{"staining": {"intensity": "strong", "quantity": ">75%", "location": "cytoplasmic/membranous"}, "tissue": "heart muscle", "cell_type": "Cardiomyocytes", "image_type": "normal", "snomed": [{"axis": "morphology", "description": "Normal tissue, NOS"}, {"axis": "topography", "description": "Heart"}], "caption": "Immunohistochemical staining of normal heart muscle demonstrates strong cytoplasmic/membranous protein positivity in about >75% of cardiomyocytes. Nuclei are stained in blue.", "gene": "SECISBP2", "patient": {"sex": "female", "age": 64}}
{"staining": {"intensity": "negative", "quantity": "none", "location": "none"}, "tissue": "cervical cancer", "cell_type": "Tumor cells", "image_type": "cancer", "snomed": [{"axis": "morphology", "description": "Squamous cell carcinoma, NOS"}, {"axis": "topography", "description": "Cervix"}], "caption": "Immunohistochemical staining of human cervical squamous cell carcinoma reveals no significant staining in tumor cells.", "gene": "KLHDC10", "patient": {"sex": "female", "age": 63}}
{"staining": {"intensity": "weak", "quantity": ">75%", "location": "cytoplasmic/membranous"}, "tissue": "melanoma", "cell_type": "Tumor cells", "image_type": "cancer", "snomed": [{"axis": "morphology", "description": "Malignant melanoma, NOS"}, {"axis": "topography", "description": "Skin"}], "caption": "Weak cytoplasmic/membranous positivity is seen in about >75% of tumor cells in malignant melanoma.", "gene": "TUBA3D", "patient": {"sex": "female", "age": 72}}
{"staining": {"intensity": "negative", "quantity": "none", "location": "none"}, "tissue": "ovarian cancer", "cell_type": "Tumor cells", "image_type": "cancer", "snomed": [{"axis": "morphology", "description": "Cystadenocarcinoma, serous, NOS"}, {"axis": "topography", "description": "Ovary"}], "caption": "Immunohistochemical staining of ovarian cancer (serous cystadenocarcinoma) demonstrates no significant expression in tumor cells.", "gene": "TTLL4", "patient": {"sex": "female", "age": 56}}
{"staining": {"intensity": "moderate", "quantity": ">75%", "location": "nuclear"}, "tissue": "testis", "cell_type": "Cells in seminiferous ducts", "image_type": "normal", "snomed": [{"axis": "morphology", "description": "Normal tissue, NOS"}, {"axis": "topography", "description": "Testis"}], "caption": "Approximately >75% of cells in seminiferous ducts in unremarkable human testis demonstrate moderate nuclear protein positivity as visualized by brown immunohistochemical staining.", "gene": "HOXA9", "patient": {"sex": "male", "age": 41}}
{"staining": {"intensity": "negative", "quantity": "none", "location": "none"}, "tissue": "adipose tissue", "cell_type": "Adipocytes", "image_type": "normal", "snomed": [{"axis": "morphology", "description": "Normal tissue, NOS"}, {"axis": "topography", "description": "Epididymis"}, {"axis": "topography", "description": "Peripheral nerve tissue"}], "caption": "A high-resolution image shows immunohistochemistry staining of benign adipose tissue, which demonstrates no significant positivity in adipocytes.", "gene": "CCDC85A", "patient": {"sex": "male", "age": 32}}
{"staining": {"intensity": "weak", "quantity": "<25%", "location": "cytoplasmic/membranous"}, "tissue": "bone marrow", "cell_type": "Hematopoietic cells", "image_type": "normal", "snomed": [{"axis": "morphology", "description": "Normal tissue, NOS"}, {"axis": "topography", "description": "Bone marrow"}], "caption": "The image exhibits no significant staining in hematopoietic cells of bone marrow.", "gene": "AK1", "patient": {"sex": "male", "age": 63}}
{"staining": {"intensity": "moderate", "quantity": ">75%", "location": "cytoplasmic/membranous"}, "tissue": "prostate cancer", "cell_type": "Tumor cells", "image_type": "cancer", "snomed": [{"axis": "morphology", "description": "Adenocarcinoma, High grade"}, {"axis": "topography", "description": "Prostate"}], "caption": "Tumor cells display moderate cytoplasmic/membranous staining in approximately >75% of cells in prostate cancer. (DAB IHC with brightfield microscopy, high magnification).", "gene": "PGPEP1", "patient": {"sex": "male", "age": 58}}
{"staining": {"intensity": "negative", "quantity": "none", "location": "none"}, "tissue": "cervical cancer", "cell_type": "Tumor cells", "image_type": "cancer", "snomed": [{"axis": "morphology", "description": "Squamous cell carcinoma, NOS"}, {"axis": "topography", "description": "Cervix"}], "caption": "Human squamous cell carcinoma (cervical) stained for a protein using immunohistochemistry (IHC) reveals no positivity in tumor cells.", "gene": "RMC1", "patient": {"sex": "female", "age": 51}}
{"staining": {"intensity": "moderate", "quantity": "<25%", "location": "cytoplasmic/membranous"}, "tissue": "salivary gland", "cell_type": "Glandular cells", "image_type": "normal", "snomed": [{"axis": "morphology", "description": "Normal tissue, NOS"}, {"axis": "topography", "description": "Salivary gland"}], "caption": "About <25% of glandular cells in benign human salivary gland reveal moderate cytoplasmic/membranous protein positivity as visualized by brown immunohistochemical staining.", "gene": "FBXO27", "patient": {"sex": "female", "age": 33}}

+++++

◆ **Problem requirements**: What is needed is a word-for-word copy of all the entries.

◆ **Response**:
{"staining": {"intensity": "strong", "quantity": ">75%", "location": "cytoplasmic/membranous"}, "tissue": "heart muscle", "cell_type": "Cardiomyocytes", "image_type": "normal", "snomed": [{"axis": "morphology", "description": "Normal tissue, NOS"}, {"axis": "topography", "description": "Heart"}], "caption": "Immunohistochemical staining of normal heart muscle demonstrates strong cytoplasmic/membranous protein positivity in about >75% of cardiomyocytes. Nuclei are stained in blue.", "gene": "SECISBP2", "patient": {"sex": "female", "age": 64}}
{"staining": {"intensity": "negative", "quantity": "none", "location": "none"}, "tissue": "cervical cancer", "cell_type": "Tumor cells", "image_type": "cancer", "snomed": [{"axis": "morphology", "description": "Squamous cell carcinoma, NOS"}, {"axis": "topography", "description": "Cervix"}], "caption": "Immunohistochemical staining of human cervical squamous cell carcinoma reveals no significant staining in tumor cells.", "gene": "KLHDC10", "patient": {"sex": "female", "age": 63}}
{"staining": {"intensity": "weak", "quantity": ">75%", "location": "cytoplasmic/membranous"}, "tissue": "melanoma", "cell_type": "Tumor cells", "image_type": "cancer", "snomed": [{"axis": "morphology", "description": "Malignant melanoma, NOS"}, {"axis": "topography", "description": "Skin"}], "caption": "Weak cytoplasmic/membranous positivity is seen in about >75% of tumor cells in malignant melanoma.", "gene": "TUBA3D", "patient": {"sex": "female", "age": 72}}
{"staining": {"intensity": "negative", "quantity": "none", "location": "none"}, "tissue": "ovarian cancer", "cell_type": "Tumor cells", "image_type": "cancer", "snomed": [{"axis": "morphology", "description": "Cystadenocarcinoma, serous, NOS"}, {"axis": "topography", "description": "Ovary"}], "caption": "Immunohistochemical staining of ovarian cancer (serous cystadenocarcinoma) demonstrates no significant expression in tumor cells.", "gene": "TTLL4", "patient": {"sex": "female", "age": 56}}
{"staining": {"intensity": "moderate", "quantity": ">75%", "location": "nuclear"}, "tissue": "testis", "cell_type": "Cells in seminiferous ducts", "image_type": "normal", "snomed": [{"axis": "morphology", "description": "Normal tissue, NOS"}, {"axis": "topography", "description": "Testis"}], "caption": "Approximately >75% of cells in seminiferous ducts in unremarkable human testis demonstrate moderate nuclear protein positivity as visualized by brown immunohistochemical staining.", "gene": "HOXA9", "patient": {"sex": "male", "age": 41}}
{"staining": {"intensity": "negative", "quantity": "none", "location": "none"}, "tissue": "adipose tissue", "cell_type": "Adipocytes", "image_type": "normal", "snomed": [{"axis": "morphology", "description": "Normal tissue, NOS"}, {"axis": "topography", "description": "Epididymis"}, {"axis": "topography", "description": "Peripheral nerve tissue"}], "caption": "A high-resolution image shows immunohistochemistry staining of benign adipose tissue, which demonstrates no significant positivity in adipocytes.", "gene": "CCDC85A", "patient": {"sex": "male", "age": 32}}
{"staining": {"intensity": "weak", "quantity": "<25%", "location": "cytoplasmic/membranous"}, "tissue": "bone marrow", "cell_type": "Hematopoietic cells", "image_type": "normal", "snomed": [{"axis": "morphology", "description": "Normal tissue, NOS"}, {"axis": "topography", "description": "Bone marrow"}], "caption": "The image exhibits no significant staining in hematopoietic cells of bone marrow.", "gene": "AK1", "patient": {"sex": "male", "age": 63}}
{"staining": {"intensity": "moderate", "quantity": ">75%", "location": "cytoplasmic/membranous"}, "tissue": "prostate cancer", "cell_type": "Tumor cells", "image_type": "cancer", "snomed": [{"axis": "morphology", "description": "Adenocarcinoma, High grade"}, {"axis": "topography", "description": "Prostate"}], "caption": "Tumor cells display moderate cytoplasmic/membranous staining in approximately >75% of cells in prostate cancer. (DAB IHC with brightfield microscopy, high magnification).", "gene": "PGPEP1", "patient": {"sex": "male", "age": 58}}
{"staining": {"intensity": "negative", "quantity": "none", "location": "none"}, "tissue": "cervical cancer", "cell_type": "Tumor cells", "image_type": "cancer", "snomed": [{"axis": "morphology", "description": "Squamous cell carcinoma, NOS"}, {"axis": "topography", "description": "Cervix"}], "caption": "Human squamous cell carcinoma (cervical) stained for a protein using immunohistochemistry (IHC) reveals no positivity in tumor cells.", "gene": "RMC1", "patient": {"sex": "female", "age": 51}}
{"staining": {"intensity": "moderate", "quantity": "<25%", "location": "cytoplasmic/membranous"}, "tissue": "salivary gland", "cell_type": "Glandular cells", "image_type": "normal", "snomed": [{"axis": "morphology", "description": "Normal tissue, NOS"}, {"axis": "topography", "description": "Salivary gland"}], "caption": "About <25% of glandular cells in benign human salivary gland reveal moderate cytoplasmic/membranous protein positivity as visualized by brown immunohistochemical staining.", "gene": "FBXO27", "patient": {"sex": "female", "age": 33}}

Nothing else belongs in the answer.